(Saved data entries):
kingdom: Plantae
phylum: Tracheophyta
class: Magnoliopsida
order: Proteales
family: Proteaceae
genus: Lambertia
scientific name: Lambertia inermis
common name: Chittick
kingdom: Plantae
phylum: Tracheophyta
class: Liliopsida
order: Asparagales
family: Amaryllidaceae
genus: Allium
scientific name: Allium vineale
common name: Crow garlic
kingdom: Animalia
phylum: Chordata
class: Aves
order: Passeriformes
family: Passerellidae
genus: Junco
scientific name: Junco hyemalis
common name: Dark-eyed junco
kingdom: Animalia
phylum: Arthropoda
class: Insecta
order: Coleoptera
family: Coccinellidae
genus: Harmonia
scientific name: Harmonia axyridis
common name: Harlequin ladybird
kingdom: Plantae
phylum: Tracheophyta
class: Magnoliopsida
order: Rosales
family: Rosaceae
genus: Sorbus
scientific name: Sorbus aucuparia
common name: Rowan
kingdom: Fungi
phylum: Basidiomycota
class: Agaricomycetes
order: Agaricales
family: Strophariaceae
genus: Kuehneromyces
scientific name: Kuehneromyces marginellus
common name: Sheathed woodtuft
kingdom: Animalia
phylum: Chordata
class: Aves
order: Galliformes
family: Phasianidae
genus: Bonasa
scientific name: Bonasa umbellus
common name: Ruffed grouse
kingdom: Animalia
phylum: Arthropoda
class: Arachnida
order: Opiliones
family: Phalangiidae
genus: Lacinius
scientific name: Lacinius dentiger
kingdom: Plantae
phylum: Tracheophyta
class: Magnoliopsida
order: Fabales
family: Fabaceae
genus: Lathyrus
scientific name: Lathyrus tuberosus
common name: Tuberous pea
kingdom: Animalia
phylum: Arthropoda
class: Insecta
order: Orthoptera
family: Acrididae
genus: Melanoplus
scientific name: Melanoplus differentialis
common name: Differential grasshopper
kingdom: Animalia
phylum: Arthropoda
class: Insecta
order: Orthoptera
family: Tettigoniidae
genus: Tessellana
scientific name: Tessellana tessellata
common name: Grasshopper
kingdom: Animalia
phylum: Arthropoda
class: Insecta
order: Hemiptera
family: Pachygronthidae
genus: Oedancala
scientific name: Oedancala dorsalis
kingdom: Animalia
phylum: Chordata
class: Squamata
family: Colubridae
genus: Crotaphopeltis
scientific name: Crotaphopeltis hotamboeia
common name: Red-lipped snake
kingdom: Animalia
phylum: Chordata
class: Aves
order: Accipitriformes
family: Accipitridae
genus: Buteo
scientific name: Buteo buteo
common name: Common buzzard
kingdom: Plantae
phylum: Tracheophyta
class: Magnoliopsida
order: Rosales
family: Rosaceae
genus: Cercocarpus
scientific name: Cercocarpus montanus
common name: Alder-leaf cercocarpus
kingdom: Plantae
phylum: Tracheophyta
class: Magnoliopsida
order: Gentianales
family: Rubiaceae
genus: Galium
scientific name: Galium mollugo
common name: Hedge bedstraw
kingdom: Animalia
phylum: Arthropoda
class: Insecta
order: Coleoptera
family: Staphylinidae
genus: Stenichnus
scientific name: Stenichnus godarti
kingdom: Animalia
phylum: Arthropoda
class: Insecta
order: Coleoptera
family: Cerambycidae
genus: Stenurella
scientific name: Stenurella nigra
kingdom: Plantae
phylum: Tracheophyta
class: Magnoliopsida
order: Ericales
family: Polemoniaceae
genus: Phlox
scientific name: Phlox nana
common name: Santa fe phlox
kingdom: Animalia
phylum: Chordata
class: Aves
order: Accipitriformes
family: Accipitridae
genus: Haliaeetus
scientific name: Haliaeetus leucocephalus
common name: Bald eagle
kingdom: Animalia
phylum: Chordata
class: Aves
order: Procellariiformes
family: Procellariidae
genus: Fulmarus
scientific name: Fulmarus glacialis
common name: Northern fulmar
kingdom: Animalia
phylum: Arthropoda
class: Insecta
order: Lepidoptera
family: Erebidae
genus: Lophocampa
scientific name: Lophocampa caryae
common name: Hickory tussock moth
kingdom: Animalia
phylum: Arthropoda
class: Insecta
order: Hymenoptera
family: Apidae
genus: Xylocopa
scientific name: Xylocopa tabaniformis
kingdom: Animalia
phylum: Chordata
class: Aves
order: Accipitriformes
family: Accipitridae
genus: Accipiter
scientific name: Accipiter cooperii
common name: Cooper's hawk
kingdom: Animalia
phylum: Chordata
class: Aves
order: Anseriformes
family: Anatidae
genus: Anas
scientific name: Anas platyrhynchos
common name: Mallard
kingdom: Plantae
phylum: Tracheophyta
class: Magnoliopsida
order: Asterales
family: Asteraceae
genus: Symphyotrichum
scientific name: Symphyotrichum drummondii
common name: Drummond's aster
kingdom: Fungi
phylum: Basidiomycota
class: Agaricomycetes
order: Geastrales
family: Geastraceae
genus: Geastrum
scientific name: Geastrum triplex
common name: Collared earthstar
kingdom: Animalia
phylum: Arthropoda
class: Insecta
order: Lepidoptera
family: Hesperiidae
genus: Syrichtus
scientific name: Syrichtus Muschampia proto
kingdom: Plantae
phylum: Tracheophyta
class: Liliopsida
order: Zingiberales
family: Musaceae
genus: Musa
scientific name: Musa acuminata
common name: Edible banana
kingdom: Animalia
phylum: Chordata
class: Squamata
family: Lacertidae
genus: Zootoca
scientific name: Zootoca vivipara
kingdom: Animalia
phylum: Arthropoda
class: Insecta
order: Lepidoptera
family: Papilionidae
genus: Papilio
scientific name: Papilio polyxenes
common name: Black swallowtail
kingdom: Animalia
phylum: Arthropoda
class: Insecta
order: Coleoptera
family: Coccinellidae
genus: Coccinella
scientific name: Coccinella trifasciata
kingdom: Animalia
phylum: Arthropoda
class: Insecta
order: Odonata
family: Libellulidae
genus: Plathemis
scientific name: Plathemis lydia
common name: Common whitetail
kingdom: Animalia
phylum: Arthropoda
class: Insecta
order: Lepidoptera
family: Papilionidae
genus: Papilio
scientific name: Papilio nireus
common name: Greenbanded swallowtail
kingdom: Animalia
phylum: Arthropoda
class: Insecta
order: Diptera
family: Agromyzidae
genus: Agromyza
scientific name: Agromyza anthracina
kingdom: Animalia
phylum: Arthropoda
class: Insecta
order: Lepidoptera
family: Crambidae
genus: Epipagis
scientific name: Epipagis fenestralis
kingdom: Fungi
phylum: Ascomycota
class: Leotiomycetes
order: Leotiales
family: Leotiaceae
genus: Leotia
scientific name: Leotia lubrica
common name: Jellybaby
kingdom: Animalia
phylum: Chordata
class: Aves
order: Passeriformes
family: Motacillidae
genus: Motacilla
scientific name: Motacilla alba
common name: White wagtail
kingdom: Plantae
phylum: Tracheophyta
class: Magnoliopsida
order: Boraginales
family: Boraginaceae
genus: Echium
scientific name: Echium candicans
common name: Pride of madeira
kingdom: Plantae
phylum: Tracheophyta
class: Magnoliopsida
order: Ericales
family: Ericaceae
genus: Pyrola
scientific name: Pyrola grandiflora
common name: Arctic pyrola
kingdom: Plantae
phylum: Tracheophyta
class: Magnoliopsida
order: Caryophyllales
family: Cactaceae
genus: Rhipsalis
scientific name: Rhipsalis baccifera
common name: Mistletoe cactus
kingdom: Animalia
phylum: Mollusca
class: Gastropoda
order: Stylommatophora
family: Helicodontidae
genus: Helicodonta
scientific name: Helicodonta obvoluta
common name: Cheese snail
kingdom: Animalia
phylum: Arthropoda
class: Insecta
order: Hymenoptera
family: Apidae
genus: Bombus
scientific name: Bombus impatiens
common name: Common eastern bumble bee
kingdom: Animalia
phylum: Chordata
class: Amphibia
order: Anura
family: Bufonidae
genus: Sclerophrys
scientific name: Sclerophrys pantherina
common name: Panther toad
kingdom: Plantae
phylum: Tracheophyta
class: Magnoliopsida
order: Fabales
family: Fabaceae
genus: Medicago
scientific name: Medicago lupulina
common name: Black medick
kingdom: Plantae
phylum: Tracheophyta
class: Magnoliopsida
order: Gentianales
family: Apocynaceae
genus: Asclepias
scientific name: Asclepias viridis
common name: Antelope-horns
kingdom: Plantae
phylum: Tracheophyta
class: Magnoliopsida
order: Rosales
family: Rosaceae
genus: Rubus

(Exercise task):
Copy the records verbatim, starting at the line that contains "family: Hesperiidae" and ending after the line that contains "scientific name: Leotia lubrica". Include both of those lines and nothing else.

(Expected answer):
family: Hesperiidae
genus: Syrichtus
scientific name: Syrichtus Muschampia proto
kingdom: Plantae
phylum: Tracheophyta
class: Liliopsida
order: Zingiberales
family: Musaceae
genus: Musa
scientific name: Musa acuminata
common name: Edible banana
kingdom: Animalia
phylum: Chordata
class: Squamata
family: Lacertidae
genus: Zootoca
scientific name: Zootoca vivipara
kingdom: Animalia
phylum: Arthropoda
class: Insecta
order: Lepidoptera
family: Papilionidae
genus: Papilio
scientific name: Papilio polyxenes
common name: Black swallowtail
kingdom: Animalia
phylum: Arthropoda
class: Insecta
order: Coleoptera
family: Coccinellidae
genus: Coccinella
scientific name: Coccinella trifasciata
kingdom: Animalia
phylum: Arthropoda
class: Insecta
order: Odonata
family: Libellulidae
genus: Plathemis
scientific name: Plathemis lydia
common name: Common whitetail
kingdom: Animalia
phylum: Arthropoda
class: Insecta
order: Lepidoptera
family: Papilionidae
genus: Papilio
scientific name: Papilio nireus
common name: Greenbanded swallowtail
kingdom: Animalia
phylum: Arthropoda
class: Insecta
order: Diptera
family: Agromyzidae
genus: Agromyza
scientific name: Agromyza anthracina
kingdom: Animalia
phylum: Arthropoda
class: Insecta
order: Lepidoptera
family: Crambidae
genus: Epipagis
scientific name: Epipagis fenestralis
kingdom: Fungi
phylum: Ascomycota
class: Leotiomycetes
order: Leotiales
family: Leotiaceae
genus: Leotia
scientific name: Leotia lubrica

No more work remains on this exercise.